** Work to be completed **
Every line of the records must be repeated exactly; pictures stay out.

*** Opening Data for this task ***

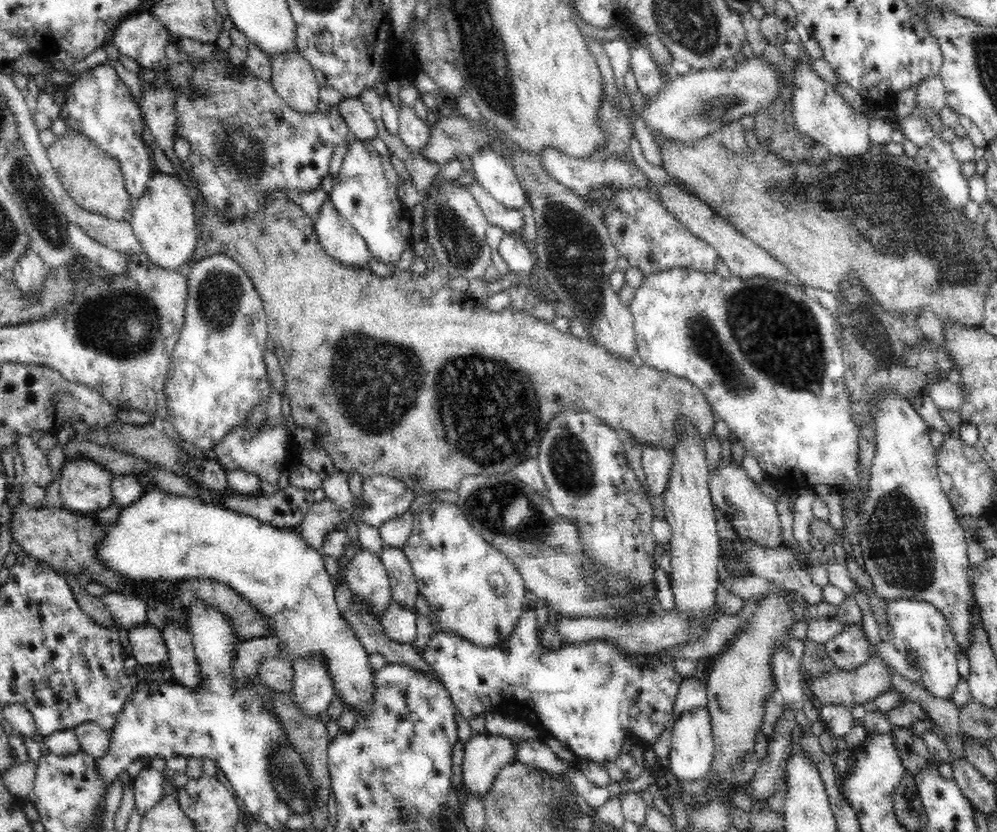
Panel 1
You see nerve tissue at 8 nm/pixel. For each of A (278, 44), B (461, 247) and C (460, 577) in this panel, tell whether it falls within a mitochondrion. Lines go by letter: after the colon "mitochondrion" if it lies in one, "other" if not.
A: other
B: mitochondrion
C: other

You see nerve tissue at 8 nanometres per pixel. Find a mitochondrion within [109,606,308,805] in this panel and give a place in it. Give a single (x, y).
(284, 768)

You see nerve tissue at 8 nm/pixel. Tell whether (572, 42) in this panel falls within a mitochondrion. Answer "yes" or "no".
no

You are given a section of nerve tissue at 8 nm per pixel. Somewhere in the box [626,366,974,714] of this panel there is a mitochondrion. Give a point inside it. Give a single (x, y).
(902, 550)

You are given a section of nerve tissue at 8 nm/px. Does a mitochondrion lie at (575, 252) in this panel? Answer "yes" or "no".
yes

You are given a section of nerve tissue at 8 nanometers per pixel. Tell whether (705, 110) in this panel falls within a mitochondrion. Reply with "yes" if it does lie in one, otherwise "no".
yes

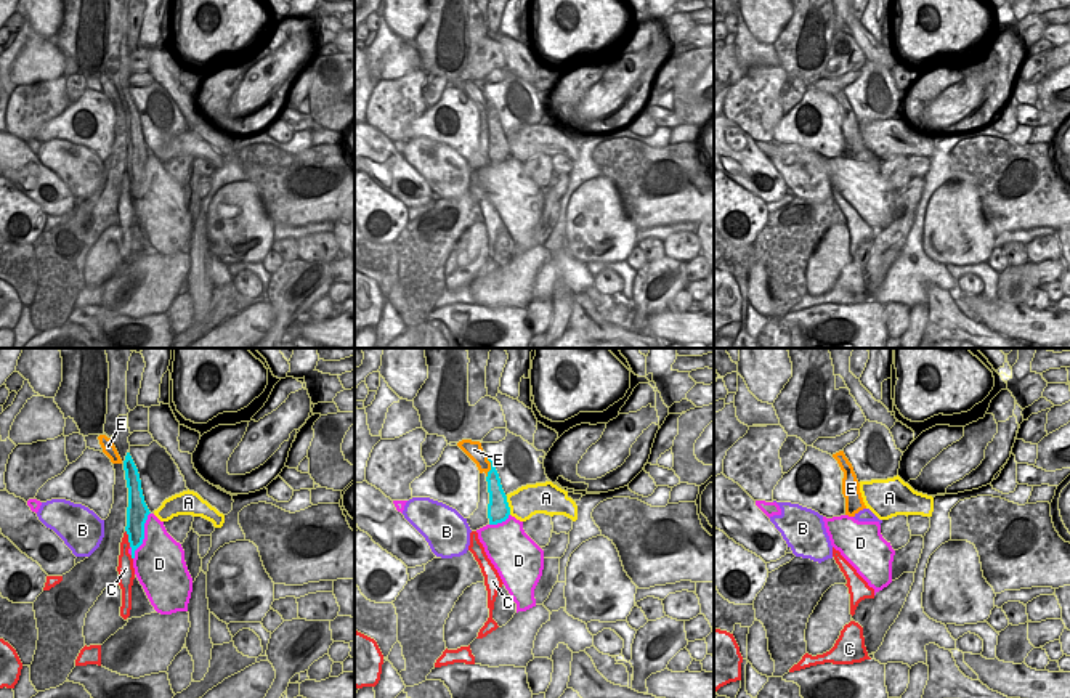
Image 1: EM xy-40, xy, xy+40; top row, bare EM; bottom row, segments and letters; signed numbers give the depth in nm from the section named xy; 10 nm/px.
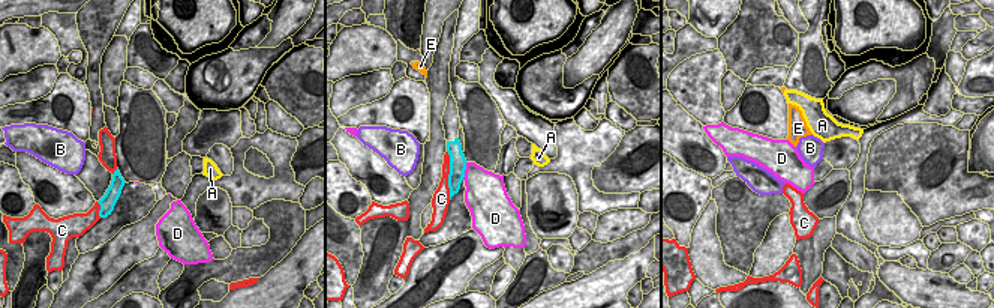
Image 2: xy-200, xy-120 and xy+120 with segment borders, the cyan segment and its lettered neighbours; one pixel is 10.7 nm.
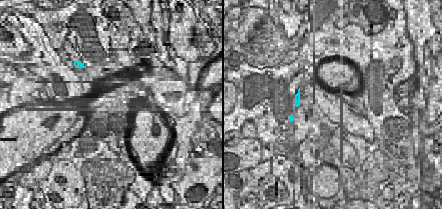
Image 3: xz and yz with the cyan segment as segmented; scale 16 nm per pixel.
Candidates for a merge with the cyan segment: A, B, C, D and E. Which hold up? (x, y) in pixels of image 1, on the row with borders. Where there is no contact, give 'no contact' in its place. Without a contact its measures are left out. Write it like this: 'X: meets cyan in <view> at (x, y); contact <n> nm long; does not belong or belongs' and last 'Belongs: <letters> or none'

*** Closing Data for this task ***

** Task response **
Panel 1
You see nerve tissue at 8 nm/pixel. For each of A (278, 44), B (461, 247) and C (460, 577) in this panel, tell whether it falls within a mitochondrion. Lines go by letter: after the colon "mitochondrion" if it lies in one, "other" if not.
A: other
B: mitochondrion
C: other

You see nerve tissue at 8 nanometres per pixel. Find a mitochondrion within [109,606,308,805] in this panel and give a place in it. Give a single (x, y).
(284, 768)

You see nerve tissue at 8 nm/pixel. Tell whether (572, 42) in this panel falls within a mitochondrion. Answer "yes" or "no".
no

You are given a section of nerve tissue at 8 nm per pixel. Somewhere in the box [626,366,974,714] of this panel there is a mitochondrion. Give a point inside it. Give a single (x, y).
(902, 550)

You are given a section of nerve tissue at 8 nm/px. Does a mitochondrion lie at (575, 252) in this panel? Answer "yes" or "no".
yes

You are given a section of nerve tissue at 8 nanometers per pixel. Tell whether (705, 110) in this panel falls within a mitochondrion. Reply with "yes" if it does lie in one, otherwise "no".
yes

Image 1: EM xy-40, xy, xy+40; top row, bare EM; bottom row, segments and letters; signed numbers give the depth in nm from the section named xy; 10 nm/px.
Image 2: xy-200, xy-120 and xy+120 with segment borders, the cyan segment and its lettered neighbours; one pixel is 10.7 nm.
Image 3: xz and yz with the cyan segment as segmented; scale 16 nm per pixel.
Candidates for a merge with the cyan segment: A, B, C, D and E. Which hold up? (x, y) in pixels of image 1, on the row with borders. Where there is no contact, give 'no contact' in its place. Without a contact its measures are left out. Write it like this: 'X: meets cyan in <view> at (x, y); contact <n> nm long; does not belong or belongs' and last 'Belongs: <letters> or none'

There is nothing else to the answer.